Press Review
And all of today's papers carry a photograph of US President George W. Bush giving a friendly hug to former Czech President Vaclav Havel, who was in Washington to accept the Presidential Medal of Freedom - the highest civilian award in the United States recognising exceptional meritorious service. In the domestic news, it is the threatened position of the Czech coalition government that makes the headlines.
PRAVO features an interview with Prime Minister and Social Democrat leader Vladimir Spidla. He says the government is stable, despite the paper pointing out that a party member had resigned from the Social Democrats' group in the Chamber of Deputies in protest at fiscal reform plans, possibly threatening the government's slim majority in parliament, and thereby the existence of the three- party coalition. Mr Spidla downplays this development, saying it was a plan that reacted to the current situation and would end up getting the support needed.
"Bus tragedy caused by bogus driver" writes MLADA FRONTA DNES, reporting on a shocking development in investigations of a fatal bus accident in the southern town of Ceske Budejovice in March. Nineteen people died and twenty-five were injured in an accident involving a driver who did not have the right to drive the vehicle. The paper says that the man had a license to drive buses but had not got the special permission required to drive tour buses. He had forged a taxi-license to make it look like it was also for tour buses. The police are now questioning the driver and his employer, who should have verified the license before allowing him to drive, the paper writes.
According to LIDOVE NOVINY even during the high season Czech tourists abroad could find themselves without arranged accommodation and a trip back home. Dozens of Czech travel agencies do not have an insurance policy and sixty of them will probably lose their licenses. According to the daily, the government is preparing a new law which will regulate their work, and therefore prevent further scandals with people abandoned on islands far away from home.

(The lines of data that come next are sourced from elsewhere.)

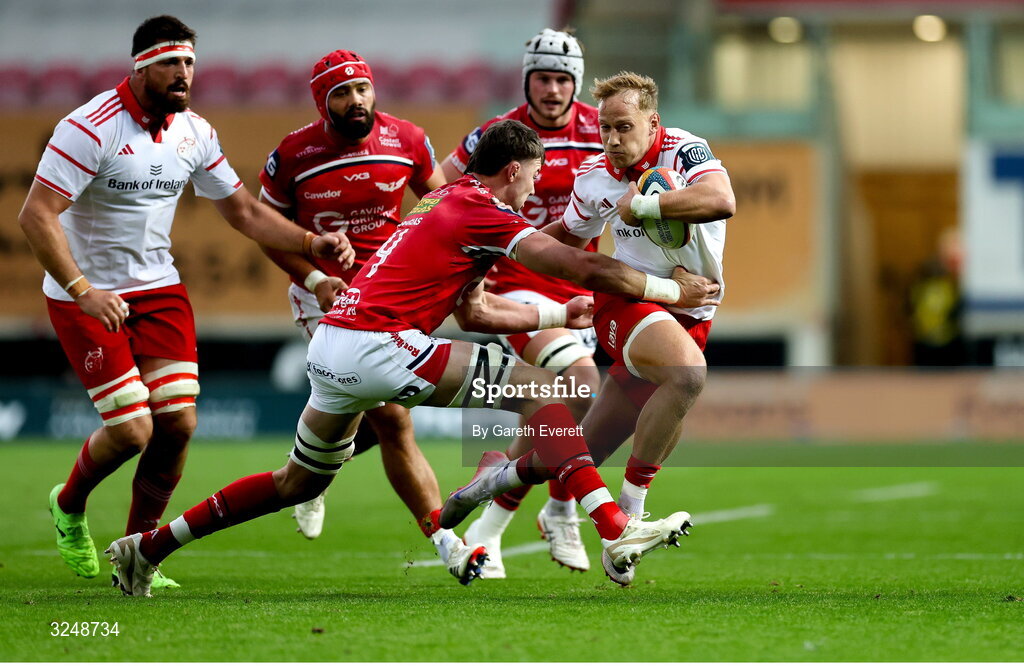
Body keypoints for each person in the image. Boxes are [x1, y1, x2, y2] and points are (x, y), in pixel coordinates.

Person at [105, 119, 716, 597]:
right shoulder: (482, 206)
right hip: (380, 344)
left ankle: (148, 548)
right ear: (511, 170)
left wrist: (561, 315)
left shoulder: (440, 205)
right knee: (542, 392)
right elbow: (576, 263)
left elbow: (476, 315)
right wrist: (670, 291)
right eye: (532, 177)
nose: (536, 190)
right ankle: (614, 527)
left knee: (297, 483)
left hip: (334, 345)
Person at [17, 15, 353, 591]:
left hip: (158, 288)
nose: (184, 73)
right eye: (172, 61)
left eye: (190, 62)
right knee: (131, 432)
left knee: (178, 423)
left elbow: (244, 212)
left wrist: (308, 244)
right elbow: (35, 215)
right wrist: (84, 290)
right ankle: (69, 504)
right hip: (84, 293)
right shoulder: (89, 127)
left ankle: (139, 555)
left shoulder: (195, 131)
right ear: (141, 64)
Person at [256, 49, 481, 581]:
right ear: (322, 101)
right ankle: (446, 541)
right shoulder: (293, 154)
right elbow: (265, 229)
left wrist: (420, 251)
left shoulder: (407, 139)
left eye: (362, 89)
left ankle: (309, 475)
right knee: (392, 418)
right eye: (341, 93)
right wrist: (314, 277)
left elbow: (438, 202)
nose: (355, 100)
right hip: (323, 295)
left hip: (390, 295)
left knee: (370, 415)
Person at [546, 71, 735, 585]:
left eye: (624, 127)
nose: (612, 140)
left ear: (654, 124)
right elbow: (564, 237)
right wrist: (499, 254)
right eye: (605, 128)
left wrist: (646, 204)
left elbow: (721, 200)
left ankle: (499, 492)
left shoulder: (685, 151)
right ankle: (627, 522)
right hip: (625, 301)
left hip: (692, 313)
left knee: (586, 449)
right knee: (687, 376)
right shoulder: (594, 177)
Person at [440, 29, 604, 577]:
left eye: (562, 79)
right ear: (527, 80)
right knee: (580, 385)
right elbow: (436, 187)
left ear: (575, 83)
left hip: (580, 288)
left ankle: (490, 526)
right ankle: (560, 510)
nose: (552, 89)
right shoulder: (499, 133)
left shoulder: (601, 130)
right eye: (543, 78)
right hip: (516, 283)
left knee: (562, 408)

LIDOVE NOVINY also reports that Prague is becoming more similar to American and Western European cities in terms of the rising number of kids on the streets. The number of homeless children increases in the Czech capital during the summer, when institutions for children with special needs and children's homes are closed.

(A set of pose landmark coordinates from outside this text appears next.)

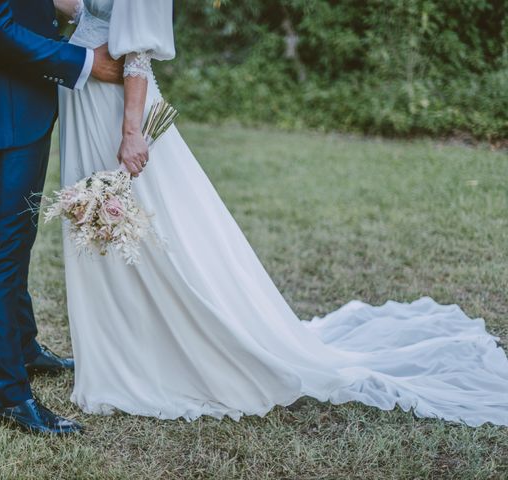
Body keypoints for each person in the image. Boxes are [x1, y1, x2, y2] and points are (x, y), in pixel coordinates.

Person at [58, 0, 508, 427]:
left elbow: (136, 51)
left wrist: (132, 132)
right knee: (106, 230)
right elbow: (91, 9)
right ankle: (121, 350)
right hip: (89, 97)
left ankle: (155, 356)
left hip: (120, 109)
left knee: (145, 230)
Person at [0, 0, 124, 434]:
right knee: (1, 251)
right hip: (3, 113)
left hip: (27, 106)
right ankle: (8, 396)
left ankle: (25, 349)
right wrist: (83, 61)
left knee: (18, 239)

MLADA FRONTA DNES writes that Czech university students whom the savings bank, Ceska Sporitelna, promised a ten thousand crown reward each for outstanding report cards are planning to sue the bank for failing to keep its promise. The students, who are being supported by the Association for Consumer Protection, have launched a campaign to collect money to pay for a lawyer, the paper writes.
Floods still threaten Prague and the Czech Republic, writes LIDOVE NOVINY in its regular supplement Summer. During the next twenty years Czech Republic can expect frequent floods caused by climate changes and global warming, warns the daily.
And finally, HOSPODARSKE NOVINY, reports that the Good Soldier Svejk has got a sculpture in the Polish town of Sanok. The reason for the recognition of one of the most famous Czech figures of all time in this little town is a very simple one - in one of the stories in Jaroslav Hasek's book, Svejk accompanied lieutenant Dub on his way out of the local brothel.